The outdoor experiment was set up in a construction site. The performance evaluation was conducted on the Gyeongbu Expressway Straightening Project, Korea Expressway Corp and Han-ra Corp, Korea. The project was 4.70 km in length, including a 10-lane road in both directions, and was located in Wha-sung City, Korea (
Figure 11). Physiological monitoring data were collected from 18 workers during the summer period of the project (June to August).
The goal of the study was to perform an initial implementation of the system so as to monitor the abnormality under high temperatures for workers in a construction site. Physiological monitoring data were collected for three months. During this period, 18 workers (ranging in age from their 30s to their 50s) were invited to participate. Prior to the test, the workers input their personal information (i.e., age, height, weight, blood type, and normal blood pressure) and the managers input the intensity of the work considering a worker’s daily tasks (
Figure 10b).

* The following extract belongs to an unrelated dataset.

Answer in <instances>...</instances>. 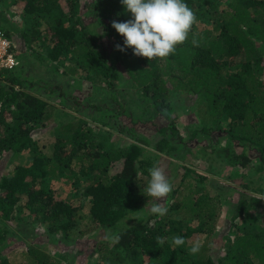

As shown in
Figure 12, in the test bed, skin temperature measurements were taken using a Polygreen KI-8280 infrared thermometer (KI-8280, Seoul, Korea), and data from the PPG sensor were compared with measurements from a Rossmax automatic heartbeat monitor (BI701, Greencross Medical Science Corp., Yongin, Korea). The comparison results showed a 95.7% accuracy.
In some cases, the risk level in PMS indicated an “attention” level during the break time, while the TCI indicated the “concern” level. Onsite managers conducted interviews, and a lack of sleep and the previous night’s drinking were reported by those workers. The effects and/or correlations between a worker’s heartbeat rate and their sleep or alcohol consumption were not taken into account in this study. The preliminary results showed the reliability of the proposed platform in detecting abnormality based on physiological data via the LoRa network and by acquiring OHS in real time. Considering the nature of the system, it is important to conduct qualitative analyses based on user experiences; in this case, field managers were interviewed. The authors interviewed the field managers who operated the platform during the test period. Interviewees were satisfied with the features of the system, especially with regard to the ability to determine the individual risk level.